Sorry to be a bit tardy today. This one has taken me a while to write. The more public our decision becomes, the less turning back room we leave ourselves.
We have changed churches after 35 years.
It wasn’t an easy decision and we didn’t make it lightly. We didn’t get mad at anybody we just got tired of driving an hour and a half every Sunday morning. Some Sundays we had to leave the house so early it was still dark outside. We’ve been doing it for seven years and finally it just seemed time to change.
Yeah, it was our choice to move out here to the boondocks. But where else can you wake up in the morning to watch a beaver swimming across the pond right outside your window? Or listen to the peaceful clucking of hens waddling around in the yard? Or the sound of the coyotes tuning up in the woods as night falls? (OK, that isn’t so peaceful to the chickens.) But if we had to give something up it was going to be the long drive. The icing on the cake is that there is a great Presbyterian church in town and I already have a few friends there.
Beaven and I joined the church in Garland 35 years ago on my 30th birthday. We had just moved to Garland for Elizabeth to start the first grade. I had to make the decision to leave the church I was born into—the Oak Cliff Presbyterian Church in Dallas. You can see we’re not church hoppers. When we join a church it’s for the duration. I’ve had about eight pastors in my life, usually great ones, but I’m of the opinion you’re going to church for Jesus, not the minister. We’re not the type to get mad at the minister and leave. We’re the kind of people who lean into the nurturing of a loving church family and stay to soak in all the love we can as long as we can.
I am a particular fan of the concept of Church Family. They helped Beaven and I raise our daughters. Our kids and grandkids always knew the church building was a safe place and that’s probably the first place where they exercised their independence: going from one room in one building to another without their parents, knowing that even when they couldn’t see them and maybe didn’t even know where they were, there would always be someone they could trust to help them with whatever they needed. I often refer to church as the place where you can always find someone to loan you a quarter for the Coke machine. It’s one of the unofficial rules: we loan quarters, we buy Girl Scout cookies and all the other school fundraisers; we go to weddings and baptisms, emergency rooms, hospitals and funerals.
We are part of each others' lives.
So it has been in this congregation over the past 35 years. We clung to each other after September 11th and when Chad got his legs blown off in Iraq. We prayed our guts out when Evan rolled into Bagdad in a tank. And we went to a party for him to celebrate when he came home. We’ve ordained three of our own into the ministry and have an unbelievable four waiting in the wings.
The thought of leaving the Garland Church is like a little death for me and I’ve need a couple of days to roll it around in my brain, to mourn it a little.
The church was my comfort during some of the hardest times of my life. I came to FPC Garland as a Motherless Daughter overwhelmed by mothering my own daughters, building a marriage and working full time. It was my support system while I was figuring out life for myself and making some major course-corrections. Most of the time the people in the church didn’t even know what was going on inside my mind but they loved me in just the right way.
At my worst times I was angry at God and a friend told me it was OK to be mad at God, that God could take it. I found out that if I could just force myself to go to worship, just get myself into the Sanctuary and sit down; if I could just make it to the first hymn I would be alright. The sound of the congregation would wash over me like a healing balm and everything changed.

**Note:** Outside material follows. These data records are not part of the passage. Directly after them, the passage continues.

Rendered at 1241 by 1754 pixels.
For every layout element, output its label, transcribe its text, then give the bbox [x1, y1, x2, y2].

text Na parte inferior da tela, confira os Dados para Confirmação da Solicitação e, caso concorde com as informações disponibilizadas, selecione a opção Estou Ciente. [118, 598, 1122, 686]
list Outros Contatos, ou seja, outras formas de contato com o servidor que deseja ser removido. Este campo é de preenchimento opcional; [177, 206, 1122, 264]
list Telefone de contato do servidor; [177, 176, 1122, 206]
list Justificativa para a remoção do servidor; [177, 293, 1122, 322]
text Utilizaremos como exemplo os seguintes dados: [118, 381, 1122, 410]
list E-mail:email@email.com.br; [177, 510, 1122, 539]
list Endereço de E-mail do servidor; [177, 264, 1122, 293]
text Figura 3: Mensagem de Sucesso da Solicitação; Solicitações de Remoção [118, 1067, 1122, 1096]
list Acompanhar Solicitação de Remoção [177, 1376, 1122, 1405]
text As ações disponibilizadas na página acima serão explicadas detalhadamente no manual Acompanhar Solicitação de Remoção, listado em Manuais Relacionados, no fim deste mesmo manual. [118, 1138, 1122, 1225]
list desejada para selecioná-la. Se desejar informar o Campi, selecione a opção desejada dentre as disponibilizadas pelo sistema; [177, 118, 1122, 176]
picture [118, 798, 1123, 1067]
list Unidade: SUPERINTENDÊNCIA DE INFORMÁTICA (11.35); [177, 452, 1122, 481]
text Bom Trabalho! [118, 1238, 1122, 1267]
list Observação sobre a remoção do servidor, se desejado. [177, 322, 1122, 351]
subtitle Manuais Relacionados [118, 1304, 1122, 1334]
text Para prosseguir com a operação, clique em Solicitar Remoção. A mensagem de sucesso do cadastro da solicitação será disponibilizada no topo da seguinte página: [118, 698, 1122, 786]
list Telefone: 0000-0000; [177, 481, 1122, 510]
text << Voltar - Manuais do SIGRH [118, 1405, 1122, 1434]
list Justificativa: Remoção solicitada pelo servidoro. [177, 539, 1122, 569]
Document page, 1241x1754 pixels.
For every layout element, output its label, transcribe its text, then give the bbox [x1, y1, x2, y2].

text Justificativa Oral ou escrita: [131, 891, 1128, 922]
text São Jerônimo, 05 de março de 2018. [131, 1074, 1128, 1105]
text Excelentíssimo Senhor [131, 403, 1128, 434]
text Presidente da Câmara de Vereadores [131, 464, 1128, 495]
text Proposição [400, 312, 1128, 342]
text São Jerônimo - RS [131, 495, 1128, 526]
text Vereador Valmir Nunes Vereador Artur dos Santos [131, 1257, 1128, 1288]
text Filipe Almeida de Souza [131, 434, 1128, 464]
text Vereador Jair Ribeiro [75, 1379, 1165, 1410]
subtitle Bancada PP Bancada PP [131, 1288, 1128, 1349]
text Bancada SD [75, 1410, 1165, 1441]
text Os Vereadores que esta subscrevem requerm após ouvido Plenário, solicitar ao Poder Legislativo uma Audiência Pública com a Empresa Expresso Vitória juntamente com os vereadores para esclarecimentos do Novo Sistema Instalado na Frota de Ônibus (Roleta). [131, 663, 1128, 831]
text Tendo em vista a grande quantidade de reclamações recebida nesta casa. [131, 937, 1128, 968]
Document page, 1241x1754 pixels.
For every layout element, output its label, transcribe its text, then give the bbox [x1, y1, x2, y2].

I vividly recall one moment when one of my older friends took me by the shoulders there in the church kitchen and, looking me straight in the eyes, told me she was proud of me. I tried to dismiss her compliment but she reined me back in, “No, listen to me. You need to hear this. I’m proud of you.” That’s when I realized with a tiny shock of electricity that I was looking into my mother’s clear blue eyes. Mother had eyes that are so light blue they sometimes showed up white in photographs. It was her nemesis--those black and white photos that left her looking like Little Orphan Annie, as she told it. I looked back into Mother’s eyes and accepted the message.
Two weeks later I was talking to the same woman, did a major double-take, and saw that Royanne’s eyes are really brown. I can’t explain it any further than to say this really happened. And I think sometimes God dresses up like people and comes down to earth to give us an important message. If we’re smart we hang around these kinds of people and places.
The timing of our transition has been accelerated because of this poetry of life: One of the young men who grew up in the Garland church now attends the Winnsboro church. And he will be ordained as an elder this coming Sunday. Chris went through the confirmation process in Garland and I was on the session when he joined the church in Garland. I want to be the first member to join when he goes on the session in Winnsboro.
There is one other reason to move our membership.
Chris and Kelly’s daughter was baptized in the Winnsboro church a year ago and I made sure I was in the congregation that day. I stood along with the rest and promised God and Olivia that I would love her and teach her about Jesus. For the past 35 years I have tried to keep these promises for the children baptized in Garland and now feel like I need to keep this promise for Olivia.
We go comforted and embolden in the knowledge that ultimately it’s always and only-- simply: all about Jesus, nothing more and nothing less. And He is in every place where people worship God in His name no matter where it is.